**本文**:
* * * *
8月頭に軽井沢に行った。
今となっては、土産を買う相手もいなければ、その必要もない。
じゃ自分に土産でも、と思い、軽井沢ニューアートミュージアムに立ち寄った。
小松美羽女史の銅版画のジグソーパズルを買おうとしたら、高額なのと、気持ち悪いからやめろとかみさんに反対された。
仕方なく、本がならんでいるあたりをウロウロする。
「クラウド・コレクター[手帖版] クラフト・エヴィング商會 ちくま文庫」
こりゃ、読んじゃいけないやつだ、とすぐに思い出した。
結局、自分への土産は買わずに軽井沢を後にした。
☆
自宅に本をためこんでいた頃だから、20年以上前だと思う。
同商會の「どこかにいってしまったものたち」が本棚にあった。
その後、本棚は撤去し、読んだ本はすぐ売るようになってしまうまでの間に、「どこかにいってしまったものたち」は、どこかにいってしまった。
「どこかにいってしまったものたち」は、幻想的な架空の品々を紹介した本だったと思うが、気に入っていたことは覚えている。
* * * *
**表示情報**:
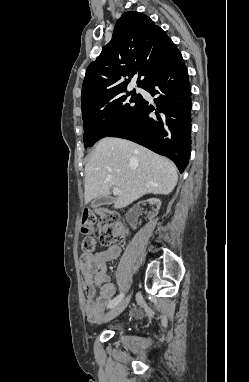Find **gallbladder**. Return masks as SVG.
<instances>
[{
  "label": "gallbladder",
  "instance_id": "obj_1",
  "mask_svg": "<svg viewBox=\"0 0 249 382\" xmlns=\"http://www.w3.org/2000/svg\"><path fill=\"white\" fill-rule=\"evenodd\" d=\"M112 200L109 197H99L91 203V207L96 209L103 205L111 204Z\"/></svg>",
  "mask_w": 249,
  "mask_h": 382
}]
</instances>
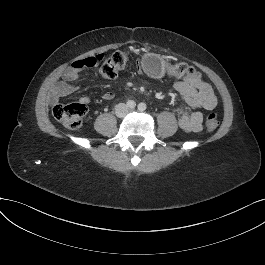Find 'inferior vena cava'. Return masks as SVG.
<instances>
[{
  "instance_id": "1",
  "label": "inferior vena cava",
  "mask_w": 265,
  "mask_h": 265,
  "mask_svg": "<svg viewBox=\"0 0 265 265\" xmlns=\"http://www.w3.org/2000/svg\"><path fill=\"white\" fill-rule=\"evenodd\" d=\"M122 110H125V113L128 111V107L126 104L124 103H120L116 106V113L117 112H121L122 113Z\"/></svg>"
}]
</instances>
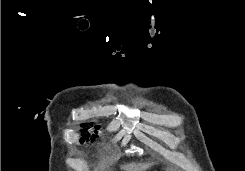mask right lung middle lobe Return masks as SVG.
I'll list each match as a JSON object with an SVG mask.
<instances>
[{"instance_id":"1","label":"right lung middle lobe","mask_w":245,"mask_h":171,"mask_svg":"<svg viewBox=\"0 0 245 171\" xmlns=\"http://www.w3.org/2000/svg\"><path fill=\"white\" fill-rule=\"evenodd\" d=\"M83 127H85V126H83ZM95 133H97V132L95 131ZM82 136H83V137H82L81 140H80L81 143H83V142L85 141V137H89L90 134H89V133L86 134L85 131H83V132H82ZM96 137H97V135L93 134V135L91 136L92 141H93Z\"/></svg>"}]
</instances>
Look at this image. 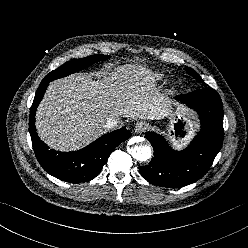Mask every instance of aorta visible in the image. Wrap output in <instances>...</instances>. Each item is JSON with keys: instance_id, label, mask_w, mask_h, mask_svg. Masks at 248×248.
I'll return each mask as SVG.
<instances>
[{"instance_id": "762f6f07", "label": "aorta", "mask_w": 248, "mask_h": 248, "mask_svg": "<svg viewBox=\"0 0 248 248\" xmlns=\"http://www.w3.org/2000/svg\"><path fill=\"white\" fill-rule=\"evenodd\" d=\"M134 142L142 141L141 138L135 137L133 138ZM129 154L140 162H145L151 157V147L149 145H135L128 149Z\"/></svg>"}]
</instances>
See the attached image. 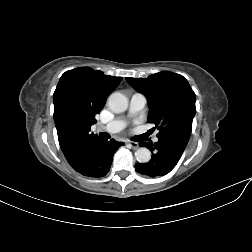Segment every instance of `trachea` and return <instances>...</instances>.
* * * *
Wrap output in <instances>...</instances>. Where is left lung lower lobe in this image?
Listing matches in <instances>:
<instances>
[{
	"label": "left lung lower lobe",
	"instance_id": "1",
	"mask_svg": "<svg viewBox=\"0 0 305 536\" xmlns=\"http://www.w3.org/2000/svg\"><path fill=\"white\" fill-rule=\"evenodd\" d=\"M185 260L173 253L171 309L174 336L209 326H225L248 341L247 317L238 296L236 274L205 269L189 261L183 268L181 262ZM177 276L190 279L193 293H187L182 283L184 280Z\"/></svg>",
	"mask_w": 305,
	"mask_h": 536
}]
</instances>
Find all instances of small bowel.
* * * *
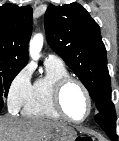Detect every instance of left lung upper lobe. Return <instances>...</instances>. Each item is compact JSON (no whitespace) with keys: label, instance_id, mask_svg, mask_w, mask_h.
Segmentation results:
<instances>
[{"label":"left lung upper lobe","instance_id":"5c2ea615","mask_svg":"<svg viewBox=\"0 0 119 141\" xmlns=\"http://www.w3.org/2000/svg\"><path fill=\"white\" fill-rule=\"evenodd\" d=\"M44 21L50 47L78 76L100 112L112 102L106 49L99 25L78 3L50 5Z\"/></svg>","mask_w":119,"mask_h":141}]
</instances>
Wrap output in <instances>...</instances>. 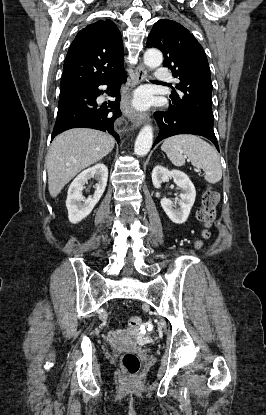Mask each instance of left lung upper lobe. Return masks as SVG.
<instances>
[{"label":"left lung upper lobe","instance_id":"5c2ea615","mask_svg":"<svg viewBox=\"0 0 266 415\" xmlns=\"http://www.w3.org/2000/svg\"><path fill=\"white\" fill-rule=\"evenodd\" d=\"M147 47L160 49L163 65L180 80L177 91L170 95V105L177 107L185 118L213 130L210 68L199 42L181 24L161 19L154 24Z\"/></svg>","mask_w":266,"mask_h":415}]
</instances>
* * * *
**課題**: 本文の「こりゃ、読んじゃいけないやつだ、とすぐに思い出した。」から「入っていたことは覚えている。」までを、「本棚」を「書棚」に置き換えて書き直せ。 これらの項目は、本文とは別の出典から取ったものである。

**解答**:
こりゃ、読んじゃいけないやつだ、とすぐに思い出した。
結局、自分への土産は買わずに軽井沢を後にした。
☆
自宅に本をためこんでいた頃だから、20年以上前だと思う。
同商會の「どこかにいってしまったものたち」が書棚にあった。
その後、書棚は撤去し、読んだ本はすぐ売るようになってしまうまでの間に、「どこかにいってしまったものたち」は、どこかにいってしまった。
「どこかにいってしまったものたち」は、幻想的な架空の品々を紹介した本だったと思うが、気に入っていたことは覚えている。